The top panel shows mechanisms of poly[ADP-ribose]polymerase (PARP) inhibitor (PARPi) resistance. The main steps of the homologous recombination repair (HRR) pathway are shown at the left: DNA end resection on double-strand breaks (DSBs), RAD51 loading, homologous strand invasion and DNA synthesis. HRR deficiency makes cells sensitive to PARPi. Reversion mutations in BRCA1 and BRCA2, and RAD51 paralogues can restore HRR. CtIP and MRN are nucleases responsible for initial DNA end resection. MRN is a nuclease complex formed by MRE11-RAD50-NBS1. Loss of proteins that inhibit DNA end resection, such as 53BP1 and shieldin complex proteins, or upregulation of proteins that promote end resection, such as TRIP13 and USP15, can restore end resection in BRCA1-deficient cells, promoting PARPi resistance. The central panel shows how poly(ADP-ribose) glycohydrolase (PARG) counteracts PARP1-mediated PARylation (shown in yellow). Accordingly, loss of expression of PARG can lead to upregulation of PAR despite PARP1 inhibition, increasing replication stress and activating the ATR–CHK1–WEE1 pathway. The top right panel shows a stalled fork undergoing fork reversal. Fork protectors (shown by the grey, yellow and blue circles) such as BRCA1, BRCA2, RAD51 and PARP1 stabilize the fork, allowing DNA repair and fork restart. In the absence of fork protectors, nucleases (shown in red) such as MRE11 can degrade the reversed forks. Accordingly, loss of fork remodelling factors such as SMARCAL1, loss of recruiters of end resection such as PTIP, MLL3 and MLL4, and overexpression of fork protectors such as Fanconi anaemia group D2 protein (FANCD2), can lead to fork stabilization and PARPi resistance. The bottom panels show how ataxia telangiectasia mutated (ATM) and Rad3-related inhibitors (ATRi), CHK1 inhibitors (CHK1i) and WEE1 inhibitors (WEE1i) can overcome PARPi resistance. ATRi, CHK1i and WEE1i can cause HRR deficiency by decreasing BRCA2 and RAD51 recruitment (bottom left panel). They can suppress activation of the ATR pathway, which may be overactivated by PARG loss (bottom centre panel), and promote fork instability by reactivating SMARCAL1 and preventing RAD51 recruitment to the reversed fork (bottom right panel). SLFN11, Schlafen family member 11.

Fig. 6 |. Mechanism of immune response sensitization.

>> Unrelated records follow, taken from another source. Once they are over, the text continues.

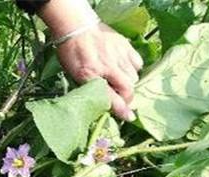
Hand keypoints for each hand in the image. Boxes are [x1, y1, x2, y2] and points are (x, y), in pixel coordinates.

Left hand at [37, 0, 143, 120]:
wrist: (76, 26)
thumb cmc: (71, 52)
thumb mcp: (74, 73)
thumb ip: (88, 87)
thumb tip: (102, 101)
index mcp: (91, 74)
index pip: (111, 97)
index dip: (121, 110)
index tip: (128, 117)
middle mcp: (107, 66)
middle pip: (128, 88)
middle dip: (126, 98)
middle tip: (121, 99)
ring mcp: (118, 55)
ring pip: (134, 76)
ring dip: (129, 84)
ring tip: (120, 84)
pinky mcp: (125, 46)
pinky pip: (137, 63)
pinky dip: (133, 69)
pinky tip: (125, 69)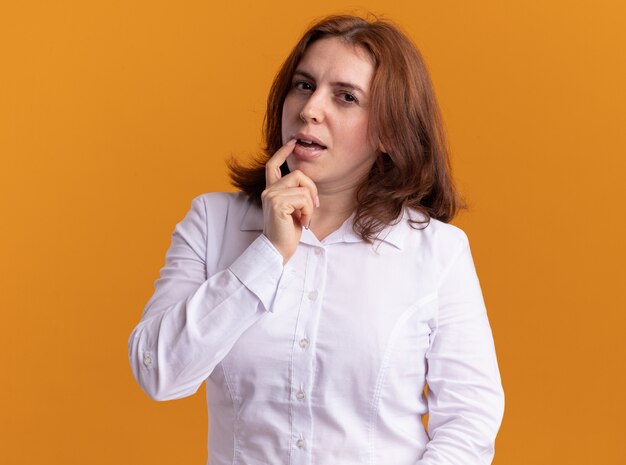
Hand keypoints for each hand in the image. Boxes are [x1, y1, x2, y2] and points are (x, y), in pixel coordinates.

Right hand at [261, 139, 318, 262]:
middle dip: (312, 190)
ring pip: (303, 188)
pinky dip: (308, 211)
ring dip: (310, 205)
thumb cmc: (287, 232)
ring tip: (304, 219)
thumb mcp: (293, 209)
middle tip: (313, 208)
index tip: (292, 142)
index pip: (273, 165)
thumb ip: (295, 194)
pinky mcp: (278, 203)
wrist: (278, 249)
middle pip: (298, 174)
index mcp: (270, 190)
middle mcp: (268, 190)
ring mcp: (272, 196)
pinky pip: (304, 198)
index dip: (283, 152)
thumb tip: (308, 184)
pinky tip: (303, 222)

Replication stress can elicit an innate immune response by releasing DNA particles into the cytoplasm, activating the cGAS–stimulator of interferon genes (STING) pathway, and upregulating the type I interferon-γ (IFNγ) response and, subsequently, the nuclear factor-κB (NF-κB) pathway. Besides this pro-inflammatory signal, cGAS–STING can also upregulate PDL1 expression. In addition, the ATR–CHK1 pathway can also lead to PDL1 protein degradation by activating the CDK1–speckle-type POZ protein (SPOP) pathway. Downregulation of PDL1 can inhibit an IFNβ-mediated pro-apoptotic pathway, resulting in autocrine cytotoxic signalling. IFNAR1, interferon-α/β receptor 1. *The resulting effect of ATR-CHK1-WEE1 inhibition on PD-L1 is disputable with studies showing both upregulation or downregulation upon blockage of the ATR-CHK1-WEE1 pathway.